Although both the Sandy Hook and Kansas City cases attempt to skirt the PLCAA, the Kansas City claim clearly tracks the proximate cause requirement, as some of the weapons sold by the manufacturer were used in the commission of crimes in Kansas City. Consequently, violation of federal gun dealing laws directly caused the harm, additional unregistered pistols on the streets of the City. In its five-count complaint, the City makes claims of public nuisance; negligent entrustment; negligence; negligence per se; and civil conspiracy. Compare with the Sandy Hook lawsuit, where the plaintiffs will have to convince a jury that Remington’s advertising campaign was the proximate cause of the shooter’s decision to murder innocent children before the substantive claims will be considered.

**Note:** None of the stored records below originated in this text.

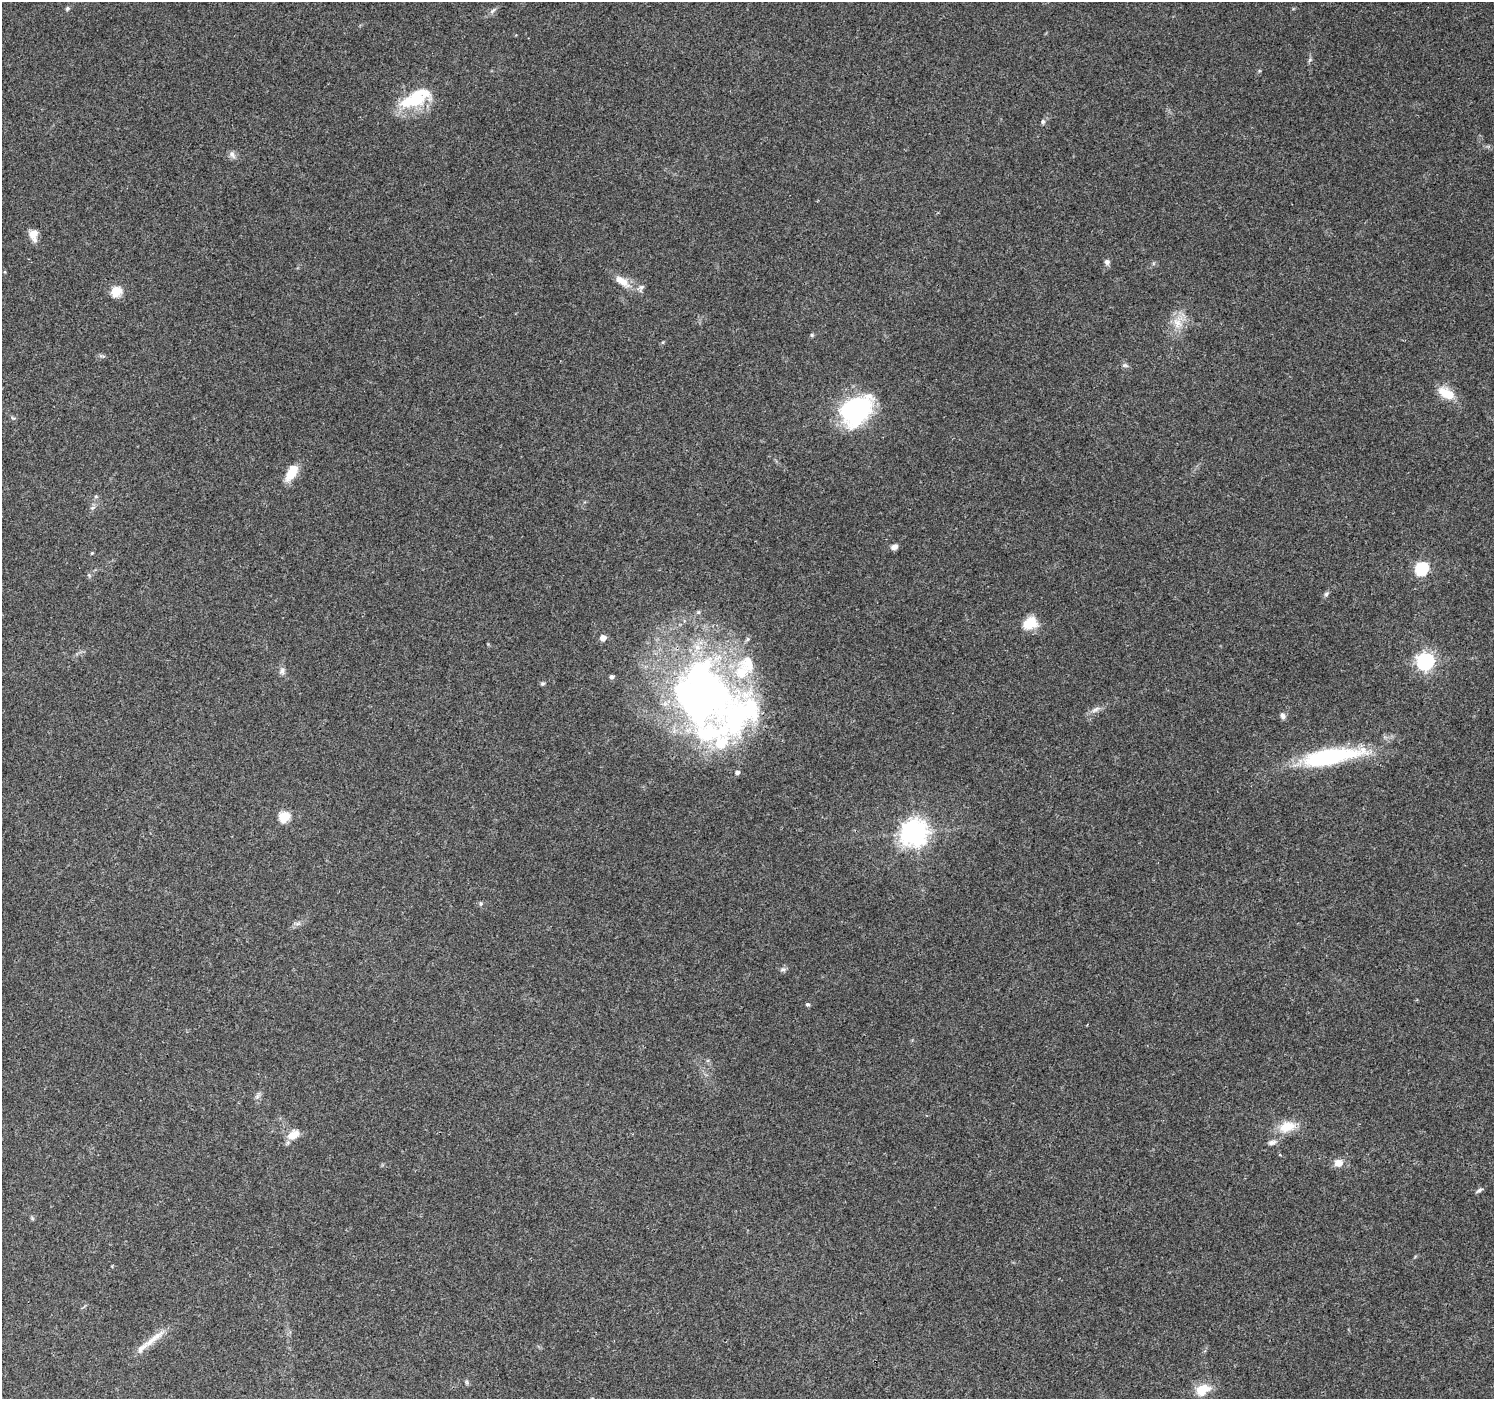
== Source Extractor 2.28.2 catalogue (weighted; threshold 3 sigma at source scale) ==
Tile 7 of 4 x 4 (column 3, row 2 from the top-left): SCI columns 2990-4481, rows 3039-4435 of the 5972 x 6010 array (HDU 1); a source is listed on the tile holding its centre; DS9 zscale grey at full resolution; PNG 1496 x 1401 px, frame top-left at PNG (2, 2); no overlay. Shown black and unused: <1% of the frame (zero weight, under 3 of 4 exposures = <1% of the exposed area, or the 3 px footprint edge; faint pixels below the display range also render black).
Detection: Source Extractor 2.28.2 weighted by HDU 2 'WHT'; one run over the whole footprint, this tile lists its part. Background 0.0748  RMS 0.0045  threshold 0.0201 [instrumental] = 3 sigma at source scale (4.5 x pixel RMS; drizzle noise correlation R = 1.50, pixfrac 1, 0.0396/0.0396 arcsec/px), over >= 5 px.
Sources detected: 58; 4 inside a brighter object's white glare — not listed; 9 inside a brighter listed object's ellipse — not listed separately; the other 45 listed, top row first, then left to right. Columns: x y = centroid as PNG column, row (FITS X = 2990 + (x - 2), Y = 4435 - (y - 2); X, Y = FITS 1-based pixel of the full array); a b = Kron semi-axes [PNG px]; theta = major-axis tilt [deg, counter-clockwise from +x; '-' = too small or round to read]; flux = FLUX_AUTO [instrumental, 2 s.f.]
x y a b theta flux
67 9 6 5 - 0.84
493 10 11 4 45 1.3
1310 60 7 5 31 0.71
416 100 30 21 -3 18
1043 121 6 5 - 0.87
232 155 11 7 -52 1.9
33 235 15 10 -86 4
1107 262 7 7 - 1.4
622 281 25 10 -35 6.2
116 291 6 5 - 23
1178 323 19 14 -80 7.3
812 335 5 5 - 0.6
1125 365 9 5 -10 1.1
1446 393 24 12 -31 8.4
855 410 31 23 42 66
291 472 24 11 60 7.3
92 508 6 4 19 0.76
894 547 7 5 16 2.3
92 553 4 4 - 0.45
1421 569 7 6 - 57
1326 594 7 5 46 0.97
1029 624 18 13 24 8.7
603 638 5 5 - 3.8
1425 661 7 7 - 160
282 671 9 7 87 1.7
612 677 5 4 - 1.3
543 683 5 5 - 0.77
707 691 98 65 -55 220
1095 710 14 6 30 2.3
1283 716 7 6 - 1.6
1329 757 65 16 10 56
284 817 6 5 - 28
915 832 9 8 - 420
481 903 6 5 - 0.85
783 969 9 5 9 1.2
807 1004 5 5 - 0.8
257 1096 9 5 70 1.4
1287 1127 21 13 15 9.6
293 1135 15 10 30 5.9
1272 1142 11 6 11 1.8
1338 1163 11 10 - 3.7
1479 1190 11 4 34 1
153 1339 41 7 38 7.4
466 1382 7 4 -89 0.7
1202 1390 16 11 27 9
Overlapping masked pixels (flux is a lower limit): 1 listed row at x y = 707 691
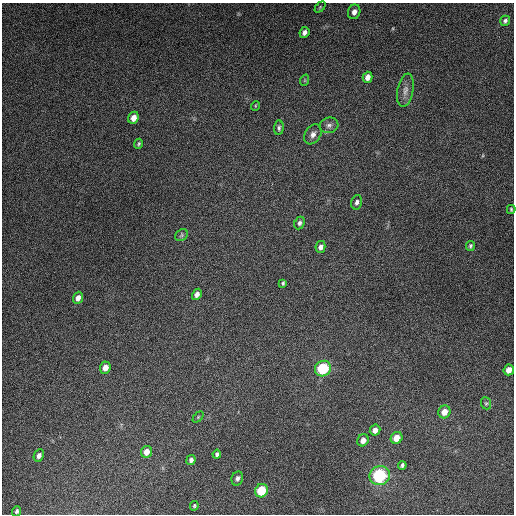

The extent to which either lawsuit succeeds, an appeal is likely, where the respective Courts of Appeal will have an opportunity to explore the boundaries of the PLCAA. Particularly in the Kansas City case, which appears to neatly fit the statutory exception. Perhaps an appellate court will, either in its holding or dicta, further erode the once iron clad immunity enjoyed by gun manufacturers and dealers.